Он выразил общую тревогу всех, кто сидел сейчас в машине. И лица как-то сразу поскучнели и посуровели. Дубравин откашлялся. А потом почему-то засмеялся:

— За Крым мы, русские, уже столько крови пролили, что… — он не сказал, что дальше, но попутчики его поняли, что дальше.

— Русские ходили походом на Крымское ханство еще во времена Ивана Грозного. Софья — сестра Петра — отправляла своего фаворита князя Голицына на полуостров. Правда, безуспешно. Бились мы за него при самом Петре. И при Екатерине. Князь Потемкин, Суворов, Румянцев, Ушаков… И Крым по праву считался бриллиантом в русской короне. Потом была Крымская война. Первая оборона Севастополя.. А в Великую Отечественную мы с немцами схватились.

— Отсюда, между прочим, отправились в эмиграцию последние защитники царской России, — вставил свое просвещенное слово Олег.

— Ну, так за что бились? — как бы сам себе задал вопрос Дубравин. — Понятное дело, выход к морю, торговые пути… Но не только это. Если смотреть на нашу страну мистическим образом, а она действительно мистическая, то мы увидим такие интересные вещи!

Что такое Петербург — новая столица? Это мозг России. Культурный, европейский центр, источник прогресса. Не зря Путин у нас питерский. А Москва? Москва — это сердце. Это даже на картах видно. Центр страны. Транспортные артерии идут через нее. Хранительница наших традиций. А вот Урал возьмем. Что это такое? Не зря же бытовала присказка: Урал — становой хребет России. Так оно и есть на самом деле.

— А Крым? — уже понимая, куда клонит Дубравин, спросил Анатолий.

— А Крым — это душа России!

— Почему?

— Да потому, что отсюда пошла наша ментальность, религия и связанная с нею культура. Из Херсонеса с крещением князя Владимира христианство двинулось по Руси. А вместе с ним — архитектура, иконопись, письменность. Отсюда проистекает наша духовность.
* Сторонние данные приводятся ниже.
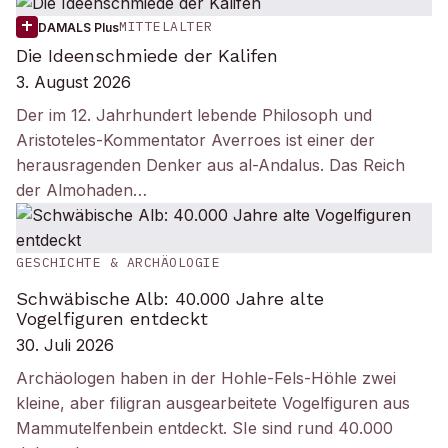
MITTELALTER
DAMALS Plus
Die Ideenschmiede der Kalifen
3. August 2026
Der im 12. Jahrhundert lebende Philosoph und
Aristoteles-Kommentator Averroes ist einer der
herausragenden Denker aus al-Andalus. Das Reich
der Almohaden…
GESCHICHTE & ARCHÄOLOGIE
Schwäbische Alb: 40.000 Jahre alte
Vogelfiguren entdeckt
30. Juli 2026
Archäologen haben in der Hohle-Fels-Höhle zwei
kleine, aber filigran ausgearbeitete Vogelfiguren aus
Mammutelfenbein entdeckt. SIe sind rund 40.000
Мирова вдохновила эта идея, и, вспомнив Грецию и лекции Алексея Элпиадиса, он подхватил:

— Крым — он для нас не только душа. Он еще и мост во времени и пространстве. Крым связывает нас напрямую с Византией — наследницей Рима и настоящей европейской культурой. Запад не стал истинным преемником Рима. Европейские варвары просто уничтожили ту цивилизацию. Это мы толерантны в лучшем смысле этого слова. Они же нетерпимы. Это у нас народы сохранили свои языки, обычаи, веру.
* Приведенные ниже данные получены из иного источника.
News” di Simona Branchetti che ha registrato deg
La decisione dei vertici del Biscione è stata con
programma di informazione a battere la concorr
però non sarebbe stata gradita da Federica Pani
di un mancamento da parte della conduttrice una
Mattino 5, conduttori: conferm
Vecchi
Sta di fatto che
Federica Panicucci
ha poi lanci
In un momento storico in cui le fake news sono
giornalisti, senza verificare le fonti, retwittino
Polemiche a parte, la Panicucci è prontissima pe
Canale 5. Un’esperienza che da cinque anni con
— И когда вырвали из тела России этот нервный узел, душу, — добавил отец Анатолий, — он стал нашей фантомной болью. Здесь остались два миллиона русских. Остались дворцы и дачи, в которых жили наши писатели, поэты, художники. Остался кусок нашей истории.
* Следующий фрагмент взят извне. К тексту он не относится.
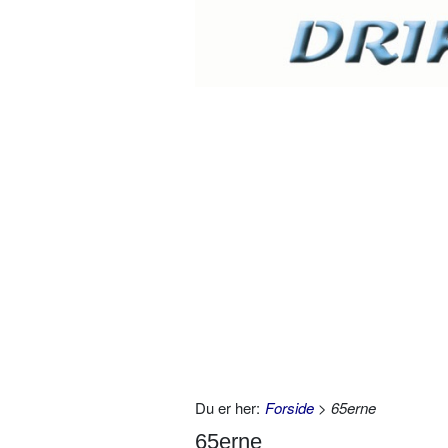
Du er her:
Forside
> 65erne
65erne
— И возвращение Крыма будет закономерным возвращением нашей души, — добавил Дубравин. — Такова воля народа! И если правители эту волю не исполнят, народ их сметет…

— Так уж и сметет?! — задумчиво заключил Анатолий.

— Да ты посмотри, что делается в России! Народ воспрянул духом. Все прилипли к телевизорам. Ждут новостей отсюда. Просыпается у русских забытая гордость. Вернулись надежды на лучшее. Готовность самим определять свою судьбу. Все — и белые, и красные — едины в идее: Крым наш. Когда такое было, а?

— Да, правда. Такое есть! Казаки вот тоже делились, а теперь все заедино, — заметил из-за руля Палахов.

Приехали на место. Сильно взволновал Олега Павловича этот разговор в машине. Мелкими показались на фоне всего происходящего его собственные проблемы. В душе его оставался какой-то осадок, какая-то досада на то, что он не сразу понял значение того, что происходит в Крыму. Слишком уж замкнут был в себе, зациклен на своих переживаниях.

И еще одно его грызло. Как? Для чего? Почему он оказался здесь? В чем какой-то тайный, мистический смысл его ухода из Петербурга, его метаний, странствий по миру? И так взволновал взгляд Дубравина на все эти события, так тронул что-то в его сердце, что Миров решил для себя: «Выберу удачный момент и один на один спрошу обо всем! Может быть, этот человек, от которого так веет внутренней силой и спокойствием, наконец, разрешит мои вопросы и сомнения, поможет найти свой путь?»

 

Случай подвернулся на следующую ночь. Им выпало дежурить на посту вдвоем с Дубравиным. Казаков и Палахов, которых они сменили, радостно слиняли в палатку спать.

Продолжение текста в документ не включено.